
  3.   manveras

    Was bloß die Bundeskanzlerin zu dieser liberalen Leitlinie sagt?
    „Merkels Geheimgespräche mit der Presse bleiben geheim“ https://www.tagesspiegel.de/politik/beschluss-des-oberverwaltungsgerichts-merkels-geheimgespraeche-mit-der-presse-bleiben-geheim/19490642.html

  4.   Sinnkrise

    Geschätzte 40% der Artikel auf Zeit Online dürften dann nicht mehr erscheinen, wenn sie das Ernst meinen.
    Ein Schritt zu mehr Transparenz wäre auch bei Gastautoren, deren andere Tätigkeiten aufzuführen. Insbesondere bei Themen Klimaschutz und Flüchtlinge muss man immer erst nachrecherchieren im den Text richtig einordnen zu können.

  5.   lisamaria.c.

    Klingt gut, aber Theorie und Praxis sind zwei völlig verschiedene Angelegenheiten.

    Beim Umgang mit Thomas Fischer und mit KommentatorInnen die berechtigterweise sehr kritisch sind, gab u gibt es ein großes Manko was Meinungsfreiheit und richtige Beurteilung betrifft.
    Macht nichts. Was einen nicht umbringt, macht nur stärker.

  6.   ZwiebelBaum

    Wir bevormunden unsere Leser nicht.
    Gut gedacht,aber die Beeinflussung bleibt doch erhalten.
    Wer sich nur in westlichen Medien informiert,die Beiträge von Luther,Naß,Botha,usw tatsächlich noch ernst nehmen.
    Liberalität setzt die Betrachtung Weise von vielen Seiten voraus.
    Bei den genannten Autoren fehlt es da ganz gewaltig.

  7.   ke1ner

    >>Wir verteidigen die Meinungsfreiheit. Diese findet ihre Grenzen dort, wo die Menschenwürde verletzt […] wird<<

    Hieraus folgt in meinen Augen auch eine Verantwortung, die vielleicht am besten deutlich wird, wenn man sich Gaulands erklärte Absicht vor Augen hält, die Grenzen des Sagbaren zu verschieben und sich, sozusagen kombiniert, vor Augen führt, dass der Obstruktion der privaten Seenotrettung vor Libyen – juristisch fragwürdig, ethisch in keinster Weise zu rechtfertigen – durch u.a. Salvini und Seehofer eine Pro und Contra – Debatte hier in der Zeit vorausgegangen ist, die nach Meinung vieler Kritiker, auch meiner, die von Gauland gemeinte Grenzverschiebung bedeutete (ohne dies der Pro-Autorin, Frau Lau, vor die Füße kippen zu wollen, sondern eher Ihrer "Ethikabteilung") – beruht Ihr neuer Kodex auch auf den Erfahrungen aus dieser Debatte?

▶ [Aufgabe]:
Beantworte anhand des Textauszugs:
(a) Wie viel Prozent der Artikel auf Zeit Online dürften laut dem Kommentar von „Sinnkrise“ nicht mehr erscheinen?
(b) Mit welchem Satz endet der Kommentar von „lisamaria.c.“?
(c) Welche zwei Politiker nennt „ke1ner“ im Zusammenhang mit der Obstruktion der privaten Seenotrettung vor Libyen?
Die Daten werden hierfür nicht gebraucht.

▶ [Angezeigte Daten]:
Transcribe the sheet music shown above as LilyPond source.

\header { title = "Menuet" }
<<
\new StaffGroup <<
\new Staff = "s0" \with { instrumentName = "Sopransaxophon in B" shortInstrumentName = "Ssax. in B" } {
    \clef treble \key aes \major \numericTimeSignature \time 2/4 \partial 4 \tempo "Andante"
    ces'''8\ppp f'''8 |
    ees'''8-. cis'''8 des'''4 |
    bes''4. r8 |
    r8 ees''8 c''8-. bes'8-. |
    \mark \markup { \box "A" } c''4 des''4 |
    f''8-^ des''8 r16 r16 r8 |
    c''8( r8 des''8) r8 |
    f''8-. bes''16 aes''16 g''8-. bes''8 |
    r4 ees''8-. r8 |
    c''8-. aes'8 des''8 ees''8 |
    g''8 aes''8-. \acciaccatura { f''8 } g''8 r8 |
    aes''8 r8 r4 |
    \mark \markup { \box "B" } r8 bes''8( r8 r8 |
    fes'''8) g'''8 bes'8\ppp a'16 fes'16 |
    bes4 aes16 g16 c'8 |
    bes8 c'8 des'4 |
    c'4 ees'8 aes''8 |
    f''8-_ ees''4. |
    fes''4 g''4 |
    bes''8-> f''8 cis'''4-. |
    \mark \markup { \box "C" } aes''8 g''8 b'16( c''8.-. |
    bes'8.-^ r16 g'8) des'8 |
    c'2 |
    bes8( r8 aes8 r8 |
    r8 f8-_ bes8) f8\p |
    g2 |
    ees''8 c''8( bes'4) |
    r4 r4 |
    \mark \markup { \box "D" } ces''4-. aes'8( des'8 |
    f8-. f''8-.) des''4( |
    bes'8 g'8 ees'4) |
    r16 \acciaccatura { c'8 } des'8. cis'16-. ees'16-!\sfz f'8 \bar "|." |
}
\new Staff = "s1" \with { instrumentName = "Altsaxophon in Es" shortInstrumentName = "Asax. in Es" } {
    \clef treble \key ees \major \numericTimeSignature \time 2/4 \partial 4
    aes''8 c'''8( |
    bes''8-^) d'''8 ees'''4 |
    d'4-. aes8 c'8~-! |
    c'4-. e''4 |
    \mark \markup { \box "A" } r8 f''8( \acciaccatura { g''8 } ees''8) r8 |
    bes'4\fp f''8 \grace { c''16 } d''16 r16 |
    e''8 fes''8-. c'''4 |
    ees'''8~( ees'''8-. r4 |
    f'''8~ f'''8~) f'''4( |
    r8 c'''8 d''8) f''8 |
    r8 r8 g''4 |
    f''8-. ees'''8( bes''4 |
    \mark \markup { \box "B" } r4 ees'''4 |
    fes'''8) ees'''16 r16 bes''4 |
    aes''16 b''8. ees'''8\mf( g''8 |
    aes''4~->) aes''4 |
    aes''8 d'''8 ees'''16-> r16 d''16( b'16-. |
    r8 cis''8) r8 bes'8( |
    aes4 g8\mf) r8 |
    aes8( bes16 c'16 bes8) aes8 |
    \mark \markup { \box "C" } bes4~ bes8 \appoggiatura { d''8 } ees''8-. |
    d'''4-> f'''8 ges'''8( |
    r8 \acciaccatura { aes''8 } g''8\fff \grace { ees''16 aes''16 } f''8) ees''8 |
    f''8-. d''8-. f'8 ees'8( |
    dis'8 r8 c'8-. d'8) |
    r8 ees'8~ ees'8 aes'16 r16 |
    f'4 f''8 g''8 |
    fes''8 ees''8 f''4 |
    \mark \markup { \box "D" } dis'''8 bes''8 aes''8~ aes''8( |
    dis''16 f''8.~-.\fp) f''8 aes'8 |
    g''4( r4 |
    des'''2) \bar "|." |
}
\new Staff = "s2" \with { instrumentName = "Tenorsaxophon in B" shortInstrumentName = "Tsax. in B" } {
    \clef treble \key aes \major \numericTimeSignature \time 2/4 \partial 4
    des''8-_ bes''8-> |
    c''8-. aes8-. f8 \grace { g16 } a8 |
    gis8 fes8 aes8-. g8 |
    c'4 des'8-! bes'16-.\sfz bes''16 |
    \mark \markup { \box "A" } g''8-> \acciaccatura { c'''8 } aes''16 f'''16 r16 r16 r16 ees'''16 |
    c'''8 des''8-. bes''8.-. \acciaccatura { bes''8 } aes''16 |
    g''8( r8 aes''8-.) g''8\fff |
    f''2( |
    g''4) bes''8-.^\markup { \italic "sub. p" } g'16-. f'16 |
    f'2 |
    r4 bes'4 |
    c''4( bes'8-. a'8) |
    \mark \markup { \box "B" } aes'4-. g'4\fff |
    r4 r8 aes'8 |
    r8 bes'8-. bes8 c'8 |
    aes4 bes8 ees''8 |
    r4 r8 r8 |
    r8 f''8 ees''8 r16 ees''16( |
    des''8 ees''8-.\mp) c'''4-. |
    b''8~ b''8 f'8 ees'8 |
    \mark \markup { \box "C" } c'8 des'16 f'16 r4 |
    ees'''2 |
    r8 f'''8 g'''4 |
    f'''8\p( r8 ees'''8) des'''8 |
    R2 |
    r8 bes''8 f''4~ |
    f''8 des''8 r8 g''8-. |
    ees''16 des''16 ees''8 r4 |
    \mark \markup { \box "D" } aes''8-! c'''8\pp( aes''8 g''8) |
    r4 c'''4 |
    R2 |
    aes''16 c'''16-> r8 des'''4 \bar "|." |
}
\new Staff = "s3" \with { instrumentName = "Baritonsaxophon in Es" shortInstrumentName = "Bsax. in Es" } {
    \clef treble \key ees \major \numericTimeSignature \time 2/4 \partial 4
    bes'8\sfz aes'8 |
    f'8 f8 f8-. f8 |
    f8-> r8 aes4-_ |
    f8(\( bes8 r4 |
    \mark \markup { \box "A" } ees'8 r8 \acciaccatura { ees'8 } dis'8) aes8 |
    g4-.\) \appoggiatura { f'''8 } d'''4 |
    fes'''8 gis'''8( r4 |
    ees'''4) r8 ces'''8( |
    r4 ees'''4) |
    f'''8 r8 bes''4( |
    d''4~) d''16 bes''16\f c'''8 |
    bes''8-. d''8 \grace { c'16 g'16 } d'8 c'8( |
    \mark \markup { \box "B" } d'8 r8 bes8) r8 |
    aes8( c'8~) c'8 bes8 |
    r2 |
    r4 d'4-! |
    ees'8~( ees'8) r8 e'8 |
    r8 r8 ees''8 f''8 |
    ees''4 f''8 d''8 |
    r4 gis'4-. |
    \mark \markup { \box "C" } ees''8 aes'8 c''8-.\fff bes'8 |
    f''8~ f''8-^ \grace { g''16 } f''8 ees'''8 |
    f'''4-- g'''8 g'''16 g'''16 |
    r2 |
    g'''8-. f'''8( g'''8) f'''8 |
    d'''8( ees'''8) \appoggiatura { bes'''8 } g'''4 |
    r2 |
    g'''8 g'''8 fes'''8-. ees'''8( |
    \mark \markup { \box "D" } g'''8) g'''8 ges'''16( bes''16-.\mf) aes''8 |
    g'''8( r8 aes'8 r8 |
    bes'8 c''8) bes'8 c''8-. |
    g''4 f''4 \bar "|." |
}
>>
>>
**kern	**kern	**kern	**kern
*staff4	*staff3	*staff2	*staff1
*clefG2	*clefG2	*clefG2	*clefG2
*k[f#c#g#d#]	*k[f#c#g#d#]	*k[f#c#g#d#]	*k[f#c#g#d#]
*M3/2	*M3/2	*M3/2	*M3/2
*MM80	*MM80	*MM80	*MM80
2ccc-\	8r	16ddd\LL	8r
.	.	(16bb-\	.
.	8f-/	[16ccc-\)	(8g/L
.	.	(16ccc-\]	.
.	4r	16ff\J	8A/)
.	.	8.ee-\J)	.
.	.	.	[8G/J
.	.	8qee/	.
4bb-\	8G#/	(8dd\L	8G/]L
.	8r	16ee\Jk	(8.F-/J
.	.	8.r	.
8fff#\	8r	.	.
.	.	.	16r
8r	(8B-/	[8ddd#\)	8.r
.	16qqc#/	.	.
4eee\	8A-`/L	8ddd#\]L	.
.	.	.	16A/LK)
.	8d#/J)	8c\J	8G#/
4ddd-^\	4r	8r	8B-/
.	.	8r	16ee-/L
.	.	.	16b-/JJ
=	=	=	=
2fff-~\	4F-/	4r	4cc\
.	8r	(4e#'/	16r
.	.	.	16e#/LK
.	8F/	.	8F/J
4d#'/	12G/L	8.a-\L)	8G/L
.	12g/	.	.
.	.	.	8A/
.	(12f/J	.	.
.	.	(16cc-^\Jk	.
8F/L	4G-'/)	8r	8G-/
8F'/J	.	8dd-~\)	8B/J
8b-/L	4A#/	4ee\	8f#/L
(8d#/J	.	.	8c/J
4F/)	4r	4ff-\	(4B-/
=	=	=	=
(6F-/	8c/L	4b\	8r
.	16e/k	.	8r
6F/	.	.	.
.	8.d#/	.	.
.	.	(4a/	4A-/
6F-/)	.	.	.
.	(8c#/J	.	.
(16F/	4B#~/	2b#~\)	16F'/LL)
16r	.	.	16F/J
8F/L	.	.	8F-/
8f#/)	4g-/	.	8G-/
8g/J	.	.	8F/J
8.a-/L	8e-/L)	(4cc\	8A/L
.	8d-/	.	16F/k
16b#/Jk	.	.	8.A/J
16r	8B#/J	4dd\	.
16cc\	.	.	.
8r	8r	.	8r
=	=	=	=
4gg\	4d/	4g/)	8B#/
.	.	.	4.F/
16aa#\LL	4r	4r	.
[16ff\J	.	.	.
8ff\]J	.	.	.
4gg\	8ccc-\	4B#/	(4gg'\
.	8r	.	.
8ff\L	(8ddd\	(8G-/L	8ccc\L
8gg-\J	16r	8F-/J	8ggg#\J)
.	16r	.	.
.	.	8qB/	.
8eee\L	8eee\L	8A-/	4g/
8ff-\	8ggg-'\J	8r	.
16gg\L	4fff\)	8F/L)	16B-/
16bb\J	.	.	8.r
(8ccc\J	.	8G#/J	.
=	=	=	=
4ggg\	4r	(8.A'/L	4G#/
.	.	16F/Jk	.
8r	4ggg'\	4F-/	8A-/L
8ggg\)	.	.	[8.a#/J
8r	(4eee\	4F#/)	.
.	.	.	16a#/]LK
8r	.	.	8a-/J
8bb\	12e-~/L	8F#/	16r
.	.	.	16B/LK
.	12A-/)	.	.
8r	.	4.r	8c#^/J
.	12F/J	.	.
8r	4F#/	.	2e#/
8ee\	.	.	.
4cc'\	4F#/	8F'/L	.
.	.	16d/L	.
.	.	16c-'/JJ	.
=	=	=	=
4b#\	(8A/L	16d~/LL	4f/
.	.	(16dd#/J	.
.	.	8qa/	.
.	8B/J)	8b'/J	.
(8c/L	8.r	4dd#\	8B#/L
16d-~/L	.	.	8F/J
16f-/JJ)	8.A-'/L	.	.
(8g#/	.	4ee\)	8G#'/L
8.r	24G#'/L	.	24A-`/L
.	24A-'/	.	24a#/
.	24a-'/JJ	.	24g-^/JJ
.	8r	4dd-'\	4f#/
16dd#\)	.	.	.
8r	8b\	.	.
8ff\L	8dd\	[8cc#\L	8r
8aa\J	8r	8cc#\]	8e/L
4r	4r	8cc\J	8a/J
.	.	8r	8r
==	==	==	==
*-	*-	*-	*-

▶ [Erwartete Antwort]:
(a) Geschätzte 40 %.
(b) „Was einen nicht umbringt, macht nur stärker.“
(c) Salvini und Seehofer.